What's new
  • SNBForums Code of Conduct

    SNBForums is a community for everyone, no matter what their level of experience.

    Please be tolerant and patient of others, especially newcomers. We are all here to share and learn!

    The rules are simple: Be patient, be nice, be helpful or be gone!

Halp! Getting router bootloop after latest firmware upgrade.

AppleBag

Regular Contributor
hi all :)

My GT-AX6000 was running the last latest version 3004 of merlin, and tonight I flashed to the latest 3006. I added about 3 guest IoT isolated vlans and suddenly I'm getting stuck in a bootloop where my router is only running for about 1 or 2 minutes after it's booted up before it crashes and boots again. Reading Linux device logs isn't really my strong smoot and I can't seem to glean the problem. Can anyone please help me out?

Here's my log just before a crash: clicky
 
Why do you have YazFi on 3006 firmware?

Code:
May 13 01:23:05 YazFi: YazFi v4.4.4 starting up


Seems to be shutting down shortly after mounting the USB and starting scripts.
1. Remove YazFi and try again
2. If it continues, remove the USB completely, reboot, and try again.
 
Why do you have YazFi on 3006 firmware?

Code:
May 13 01:23:05 YazFi: YazFi v4.4.4 starting up


Seems to be shutting down shortly after mounting the USB and starting scripts.
1. Remove YazFi and try again
2. If it continues, remove the USB completely, reboot, and try again.
Thank you, I read the included docs and saw no mention of removing YazFi or any others first. 🤷🏻

I uninstalled it and it was still freezing and rebooting, and then also removed the USB and rebooted, but unfortunately it's still doing the same. Is there anything else insidious spotted in the log I linked?

I'm not home for a few hours, but I can post the most recent logs again from after following your instructions above to see if it helps?
 
Thank you, I read the included docs and saw no mention of removing YazFi or any others first. 🤷🏻

I uninstalled it and it was still freezing and rebooting, and then also removed the USB and rebooted, but unfortunately it's still doing the same. Is there anything else insidious spotted in the log I linked?

I'm not home for a few hours, but I can post the most recent logs again from after following your instructions above to see if it helps?

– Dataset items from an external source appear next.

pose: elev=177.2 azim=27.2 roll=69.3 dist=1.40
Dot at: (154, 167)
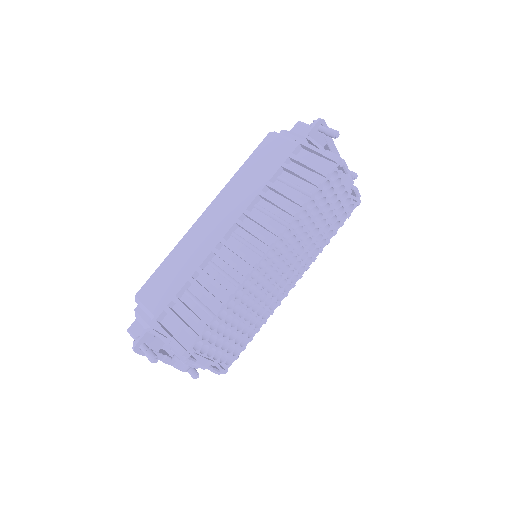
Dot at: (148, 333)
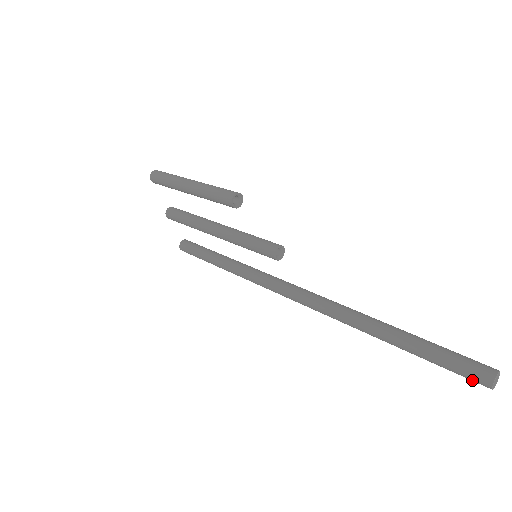
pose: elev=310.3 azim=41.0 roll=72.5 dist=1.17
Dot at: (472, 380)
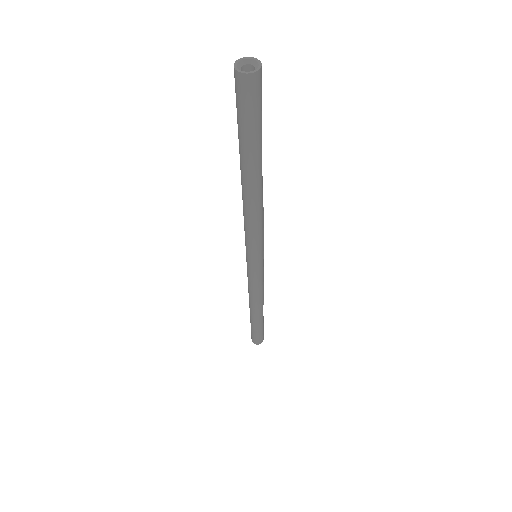
Dot at: (236, 91)
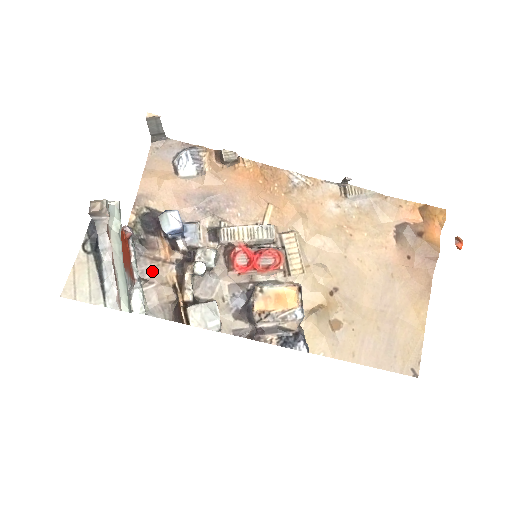
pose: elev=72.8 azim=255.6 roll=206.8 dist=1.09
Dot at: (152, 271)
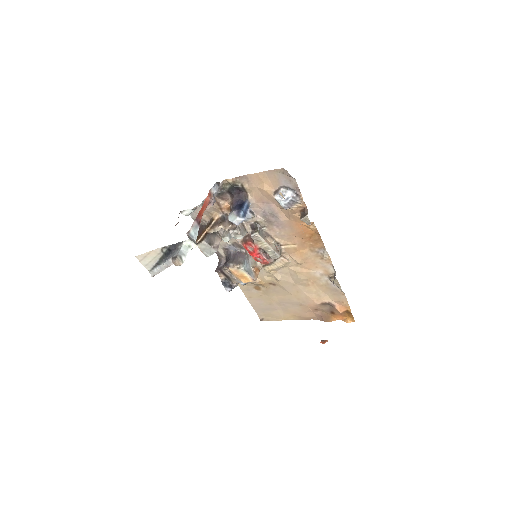
Dot at: occluded
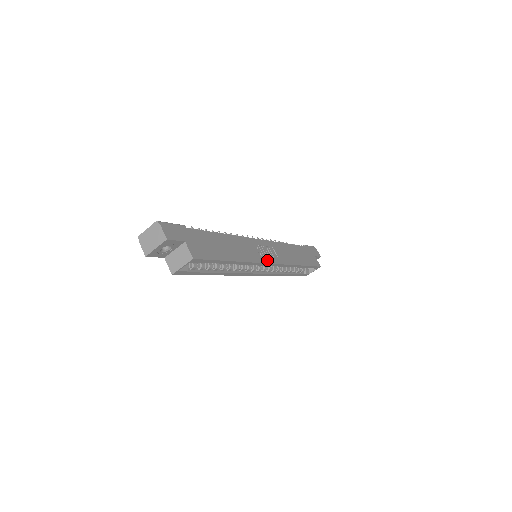
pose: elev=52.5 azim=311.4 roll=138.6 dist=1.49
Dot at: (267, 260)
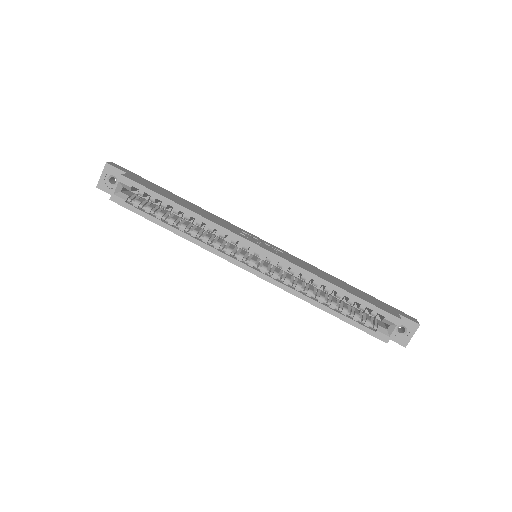
Dot at: (251, 241)
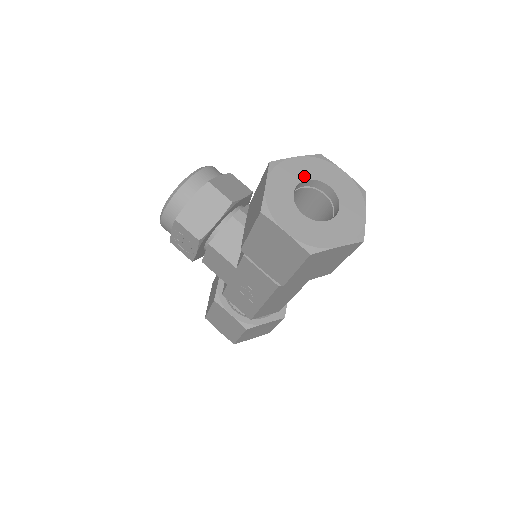
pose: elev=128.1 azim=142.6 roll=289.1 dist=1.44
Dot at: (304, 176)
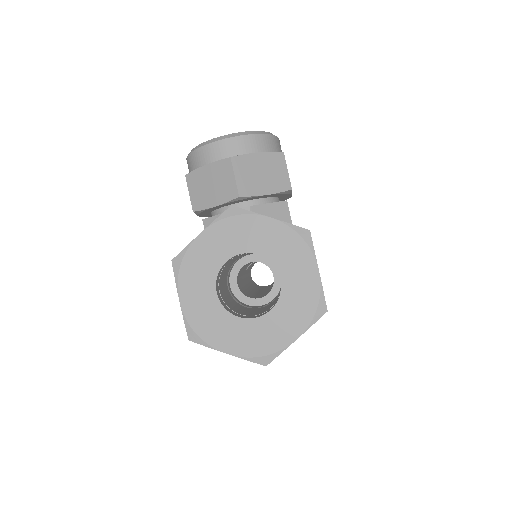
Dot at: (258, 248)
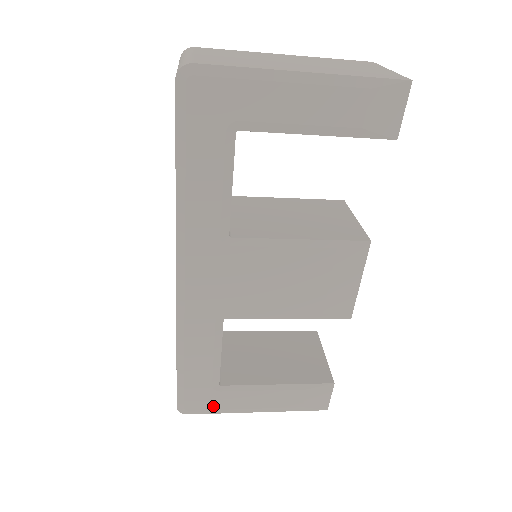
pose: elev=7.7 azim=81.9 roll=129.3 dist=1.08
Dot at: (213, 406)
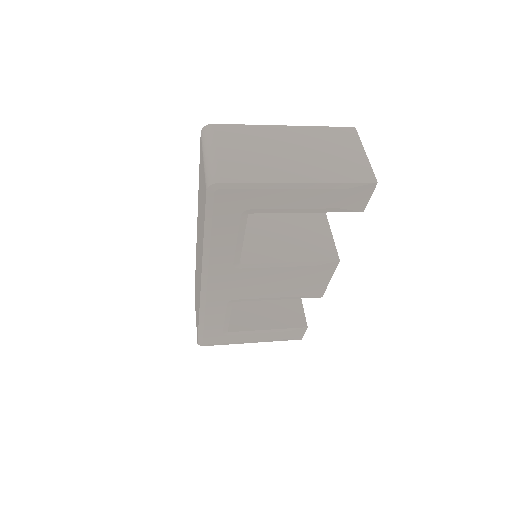
Dot at: (223, 342)
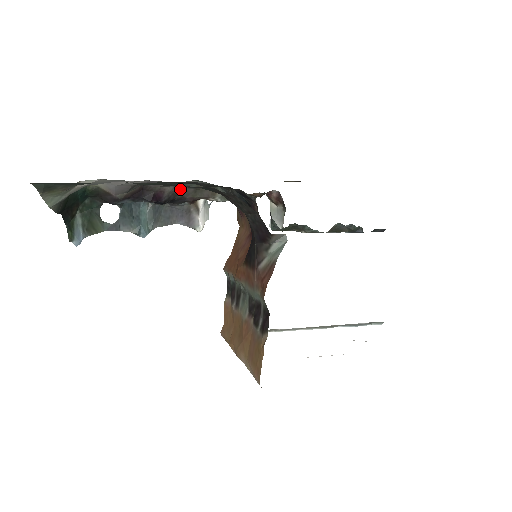
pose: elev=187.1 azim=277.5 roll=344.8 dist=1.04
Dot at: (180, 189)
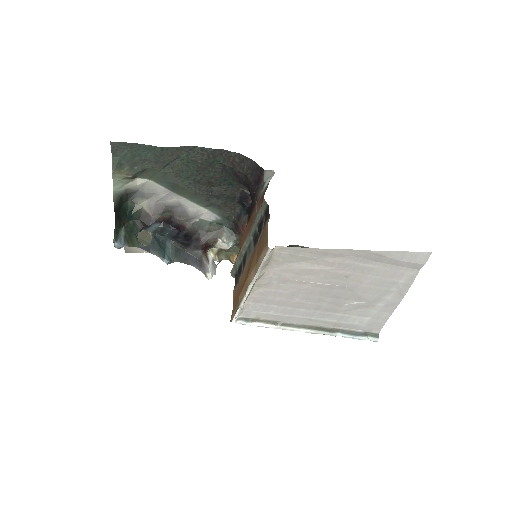
Dot at: (197, 230)
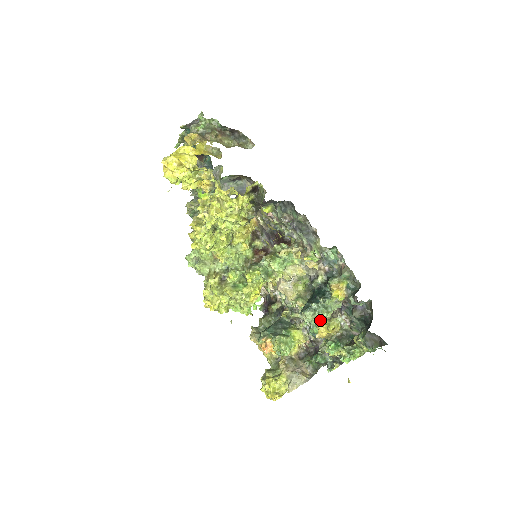
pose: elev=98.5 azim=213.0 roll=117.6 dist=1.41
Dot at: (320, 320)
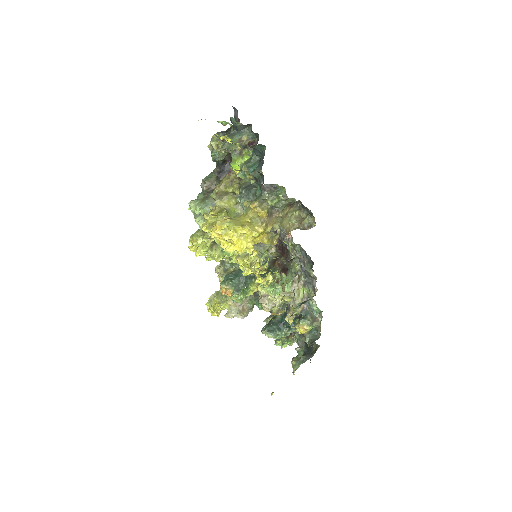
Dot at: occluded
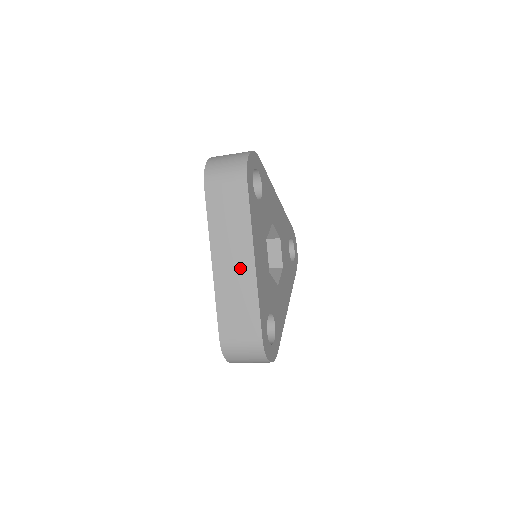
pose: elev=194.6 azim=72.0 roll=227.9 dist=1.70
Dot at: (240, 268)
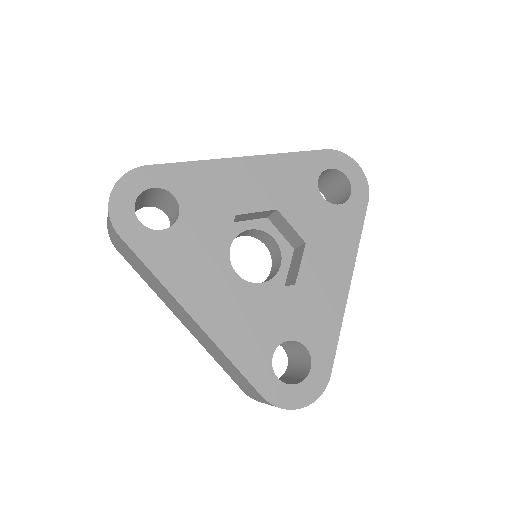
Dot at: (194, 326)
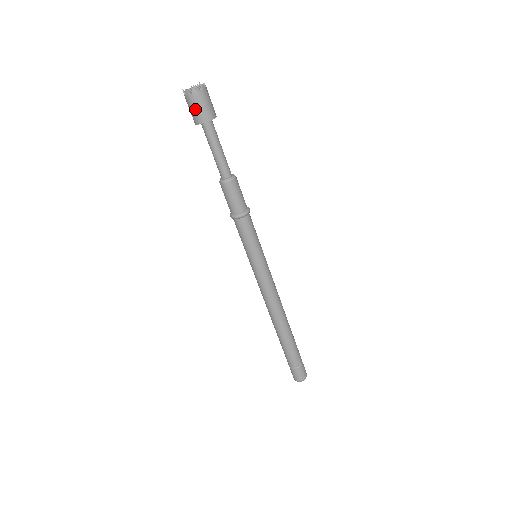
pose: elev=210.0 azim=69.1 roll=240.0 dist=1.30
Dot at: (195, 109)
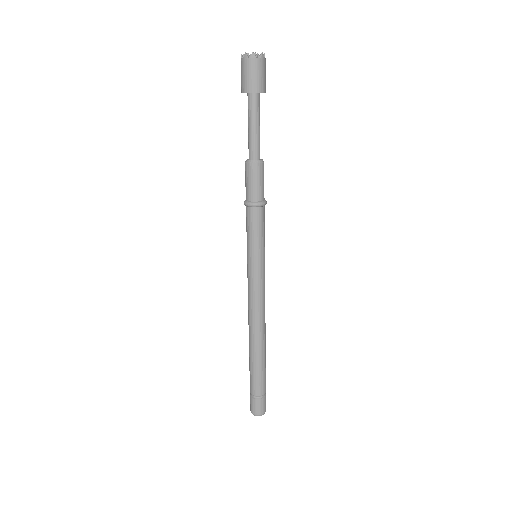
Dot at: (247, 75)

Keep the USB out; and post complete logs of the bootloop and hopefully we will able to see more
 
Thank you, I read the included docs and saw no mention of removing YazFi or any others first. 🤷🏻
See the following link for a list of 3006 supported and unsupported addons. YazFi is no longer being actively developed and is not supported under 3006 firmware.
https://www.snbforums.com/threads/c...ons-with-gt-be98-pro.90657/page-7#post-947006
Several of the Guest Network Pro features are similar to those found in YazFi.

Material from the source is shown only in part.